Background:

Hospitalist-comanagement model in surgical patients has demonstrated good results in terms of length of hospital stay, readmissions, quality of care and costs in the American Medical System. However, results from international cohorts are very limited. The objective of our study is to assess the impact of hospitalist-comanagement with orthopedic surgeons for patients who underwent knee and hip arthroplasty in a single academic medical center from Spain.

Methods:

A retrospective observational case-control study was performed. The case group was constituted by patients over 65 year-old who underwent hip or knee surgery in the period of 2011-2013 with hospitalist co-management. This cohort was compared to a historical group of patients with knee and hip arthroplasty in 2009, in the same medical center, without hospitalist care. The impact of the hospitalist-comanagement was assessed in terms of length of hospital stay, general complications (infection, hematoma/seroma, delirium), differences in APR-DRG and detection of new cardiovascular risk factors. In the hospitalist group, new diagnosis of hypertension was considered when systolic blood pressure over 140 mmHg or diastolic blood pressure over 90 mmHg was detected in 3 different days. New diabetes mellitus was diagnosed when fasting glucose over 126 mg/dL was detected twice. 

Results:

The case cohort was constituted by 102 patients. The mean age of the cohort was 75 years, with 50 % male and 52 % with hip arthroplasty. Principal comorbidities in this group where hypertension (76 %), obesity (39 %) and diabetes mellitus (17 %). Forty-four percent of this patients were ASA II and 51 % ASA III. Mean APR-DRG was 1.91 ± 0.20. Median length of hospital stay was 7 (IQR 6-9). Postoperative complications were found in 28 % of patients.

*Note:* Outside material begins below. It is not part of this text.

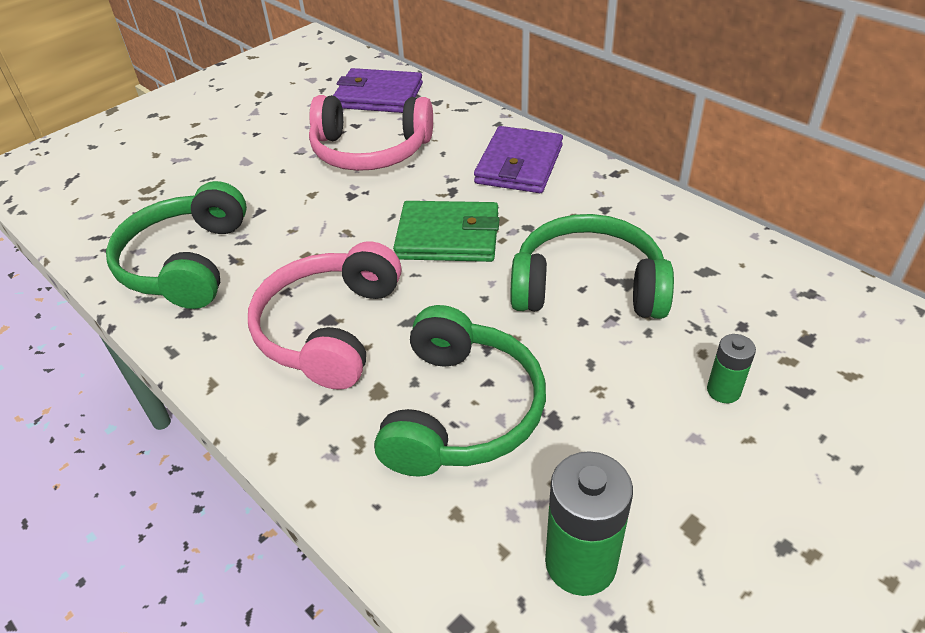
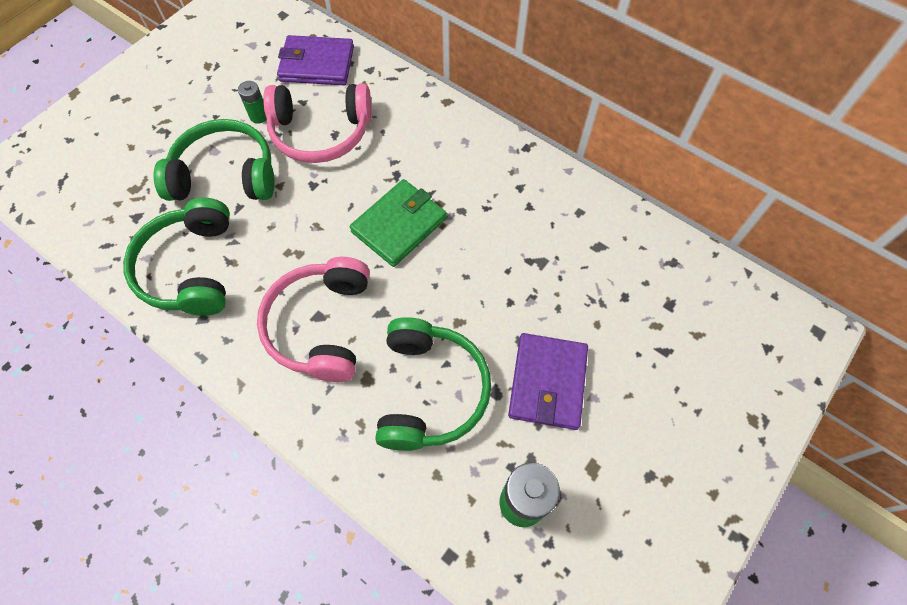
camera: 10 degrees left, 20 degrees up
(448, 236) = (399, 225): green wallet -> green wallet turned 45 degrees counterclockwise
(519, 164) = (448, 142): purple wallet -> purple wallet (547, 382)
(588, 286) = (512, 268): green headphones -> green headphones (225, 175)
(723, 391) = (611, 356): green battery -> green battery (259, 116)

Fifty patients constituted the control group. The mean age of the cohort was 77 years, with 58 % male and 50 % with hip arthroplasty. Principal comorbidities in this group where hypertension (54 %), obesity (26 %) and diabetes mellitus (16 %). Sixty percent of this patients were ASA II and 34 % ASA III. Mean APR-DRG was 1.73 ± 0.10. Median length of stay was 7 (IQR 7-8). Postoperative complications were found in 24% of patients.

A higher complexity of patients according to APR-DRG (p < 0.01) and a trend to a higher anesthetic risk according to ASA (p = 0.08) was found in the hospitalist group, while there were no differences between case and controls in length of hospital stay and global complication rate. Moreover, 24 % (7/29) of patients were newly diagnosed of hypertension and 6 % (5/84) of type 2-diabetes mellitus in the hospitalist cohort. There were no thromboembolic complications in both groups.

Conclusions:

Hospitalist-comanagement in orthopedic surgery in Spain, could offer perioperative care to more complex patients without differences in length of hospital stay or complications. This model could also provide a better postoperative control due to new cardiovascular risk factor detection.